Edit the records so that each "locality" becomes "location", with all other text unchanged. Leave the pictures out of your answer.

** START Records for this exercise **

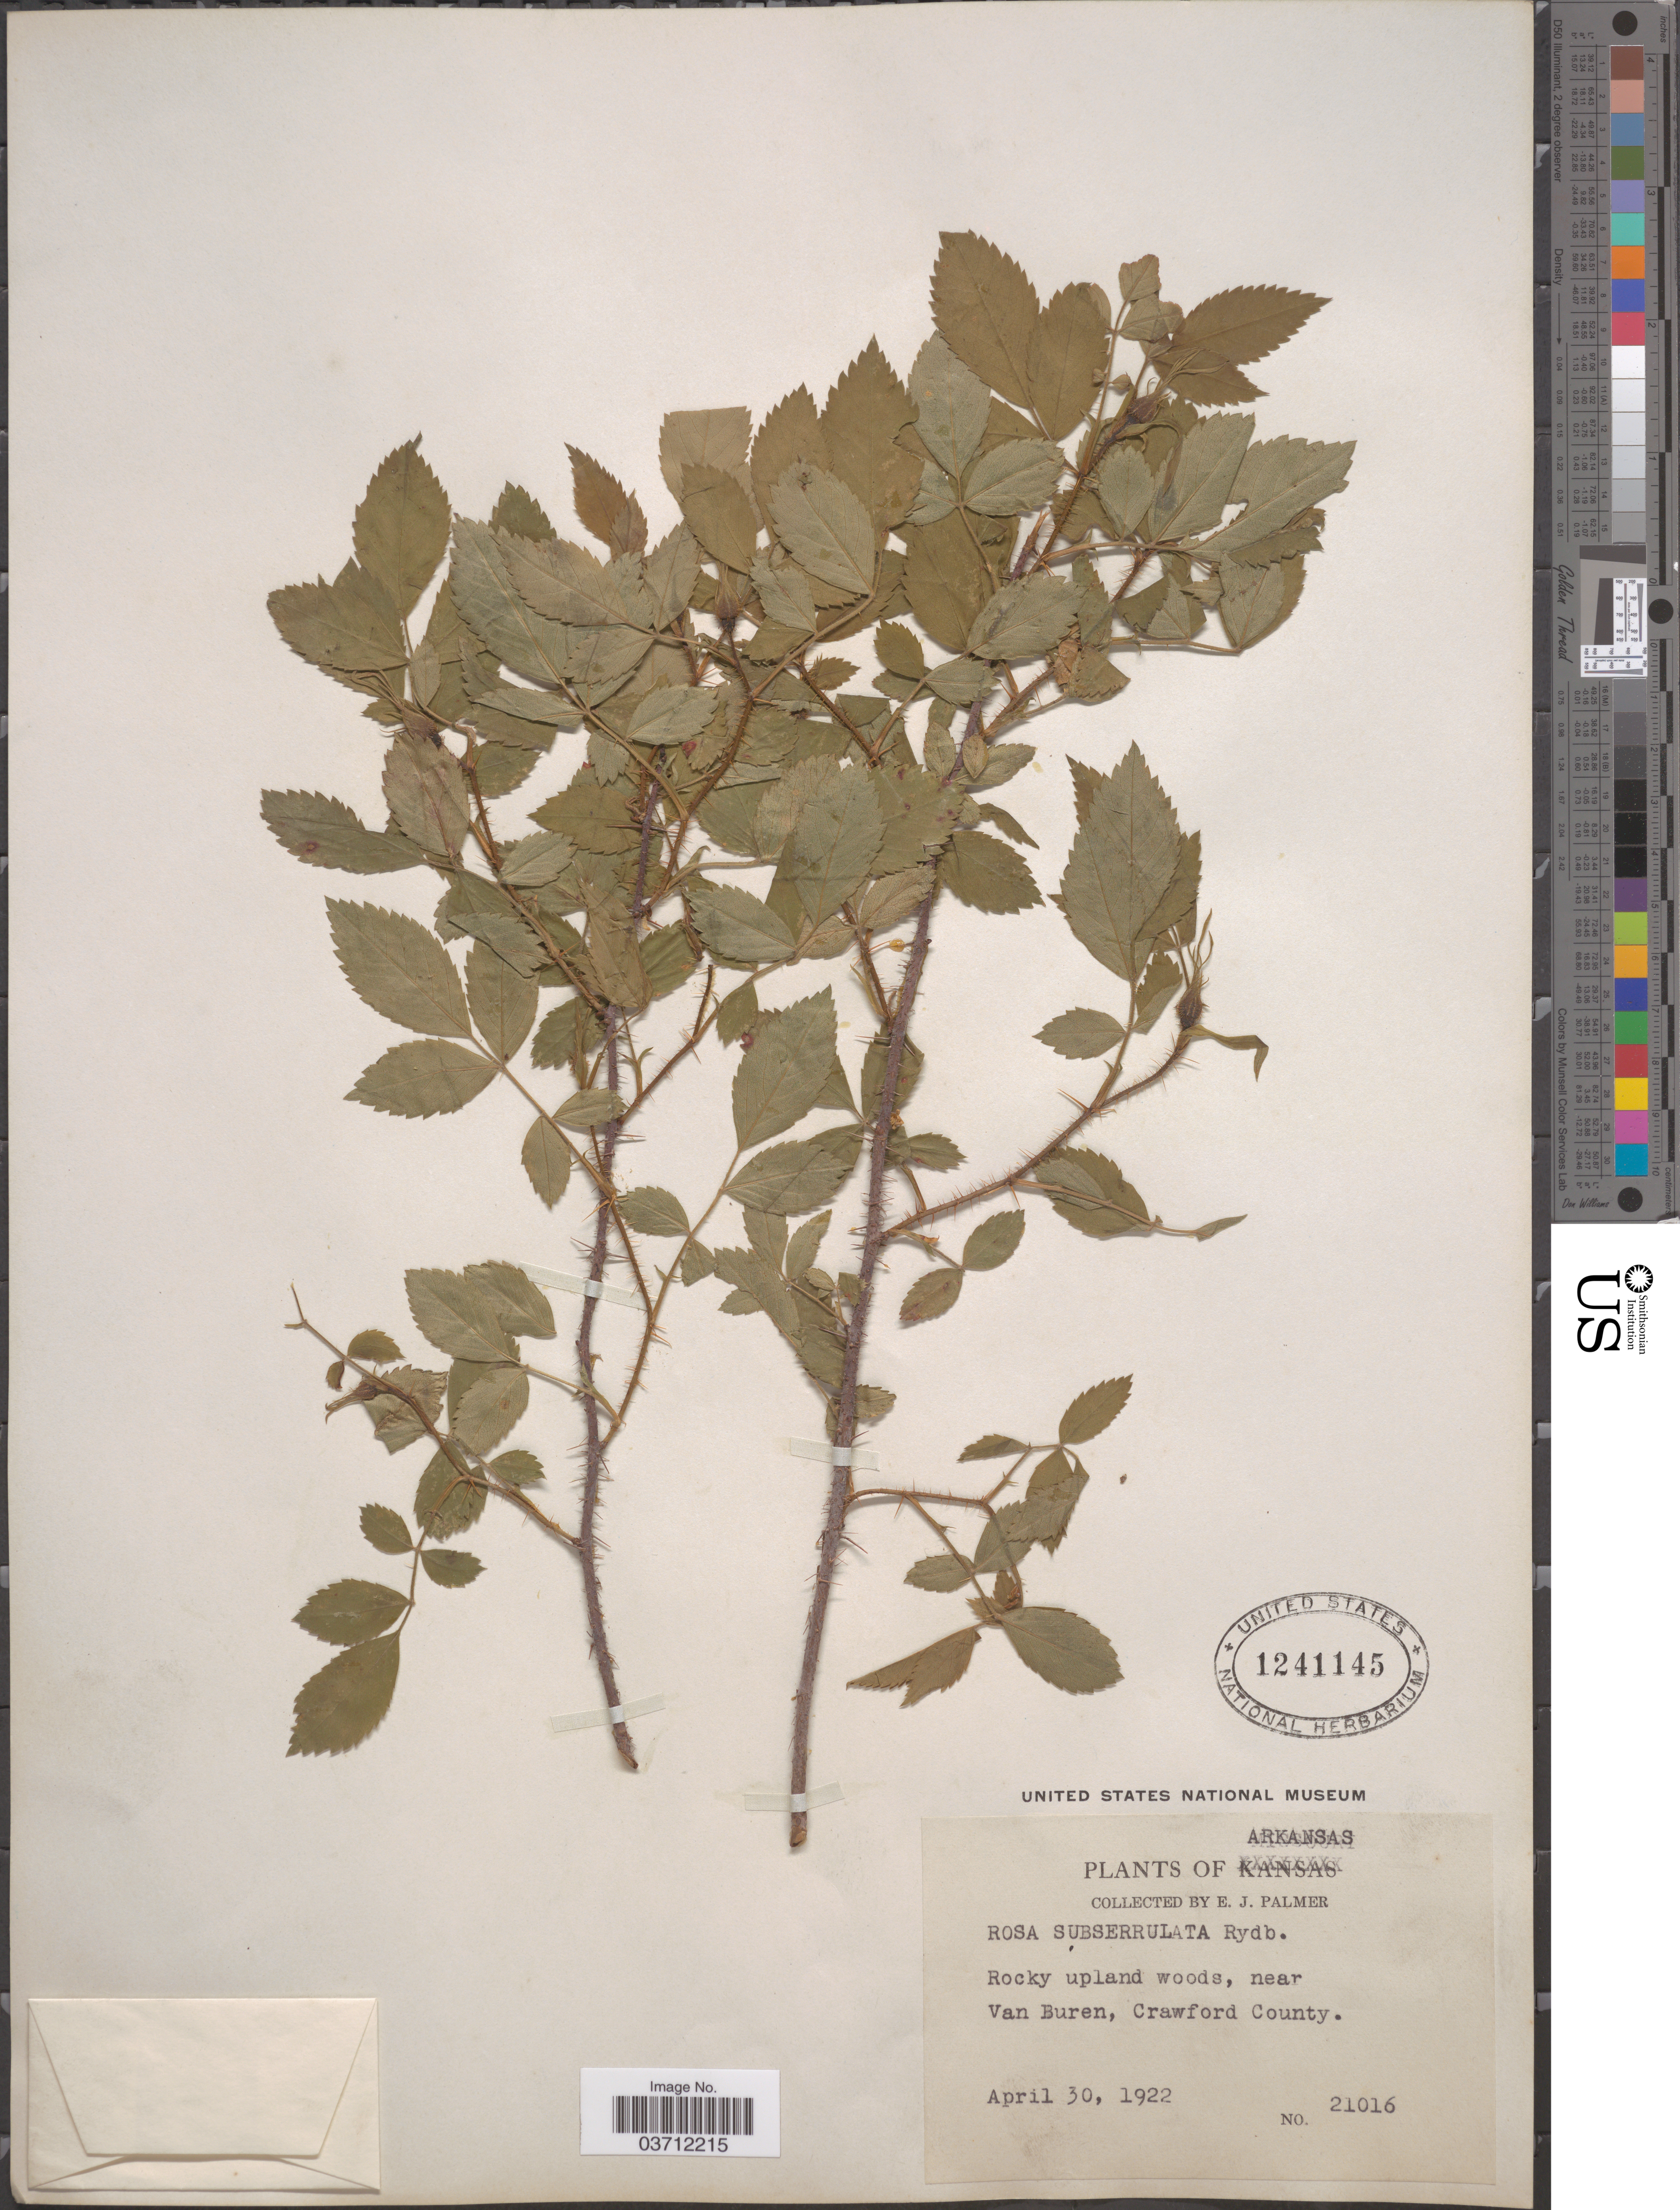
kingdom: Plantae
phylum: Tracheophyta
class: Magnoliopsida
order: Rosales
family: Rosaceae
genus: Rosa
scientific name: Rosa subserrulata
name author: Rydb.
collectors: E. J. Palmer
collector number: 21016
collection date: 1922-04-30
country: United States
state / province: Arkansas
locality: Rocky upland woods, near Van Buren, Crawford County.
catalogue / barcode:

** END Records for this exercise **

— Completed exercise —
kingdom: Plantae
phylum: Tracheophyta
class: Magnoliopsida
order: Rosales
family: Rosaceae
genus: Rosa
scientific name: Rosa subserrulata
name author: Rydb.
collectors: E. J. Palmer
collector number: 21016
collection date: 1922-04-30
country: United States
state / province: Arkansas
location: Rocky upland woods, near Van Buren, Crawford County.
catalogue / barcode:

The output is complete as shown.